Hello Good People
A woeful story
Yesterday I decided to run the vacuum cleaner around the flat, just for old time’s sake. Got it out, plugged in, turned on. Zilch. Nothing. Kaput.
I tried a few times, to no avail, so gave up – happily, it has to be said. I decided it had to be the fuse in the machine. So, I made a cup of coffee and watched a bit of telly, the redundant fuse on the table. I was also thinking. Then a light bulb went on in my mind. I got up, put the fuse back in the blasted machine and tried again. BINGO! It was working. I decided to celebrate by putting off vacuuming until the morrow.
Can you Adam and Eve it, I hadn’t used the wretched machine for so long, I’d forgotten where the on/off switch was!! Well, actually, it wasn’t quite that straightforward. I may be dumb, but I ain’t stupid!
‘BLOOD’ The continuing writing of
I’m now into doing the final draft of the first part. In the original concept, it should have been the second part. Also, yet again, whilst laying in bed, settling down to sleep, I had an idea, which in turn meant I had to re-write anyway. As any writer/would-be writer will tell you, the first time we “hear” the story, we’re “telling it” to ourselves.
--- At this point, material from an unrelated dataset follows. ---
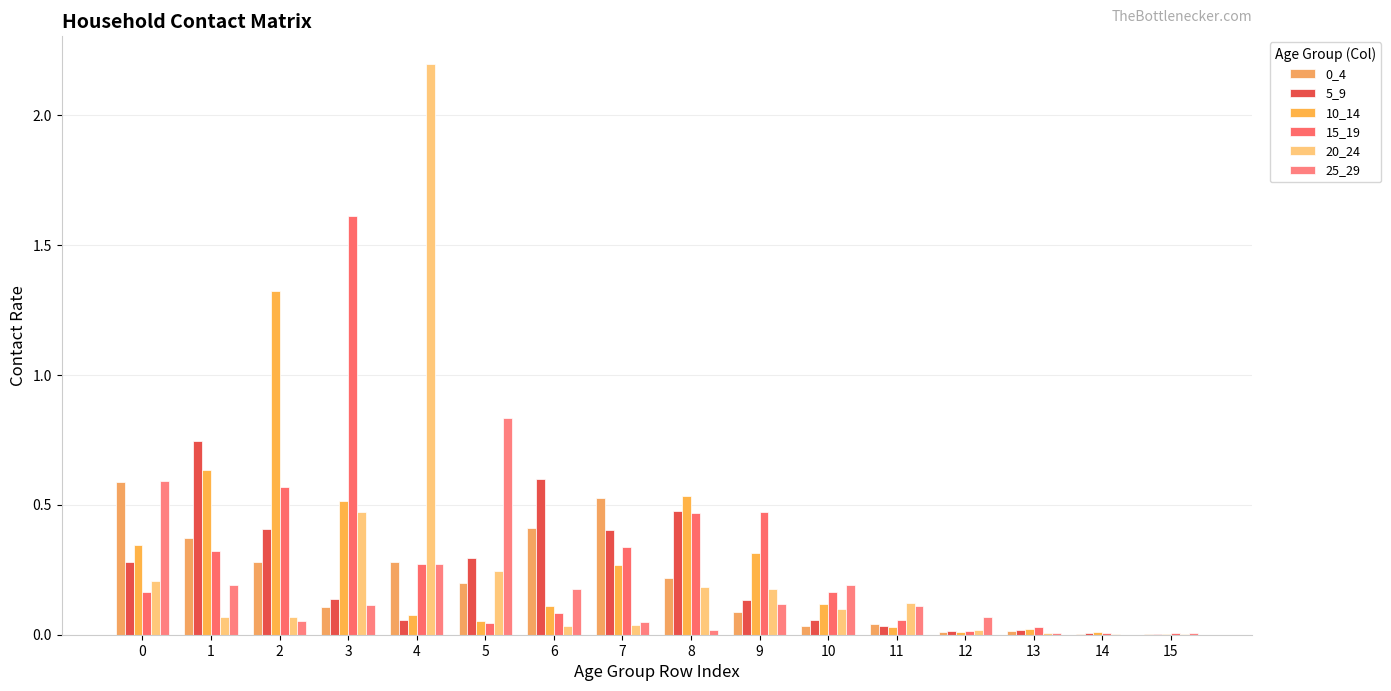

Are the bars horizontal?

No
The first part is relatively straightforward, as it’s in modern, straightforward prose. However, it is the second part I really look forward to. It is then that I adopt a style I refer to as ‘mood writing’, a somewhat Gothic spin, as I try to articulate the thoughts of an insane man. ‘What’s that?,’ I hear you ask. ‘Edgar Allan Poe?’ Yes, I suppose so. Nothing new under the sun, imitation is the sincerest form of flattery, etc., etc. Anyway, it beats tangling with a vacuum cleaner!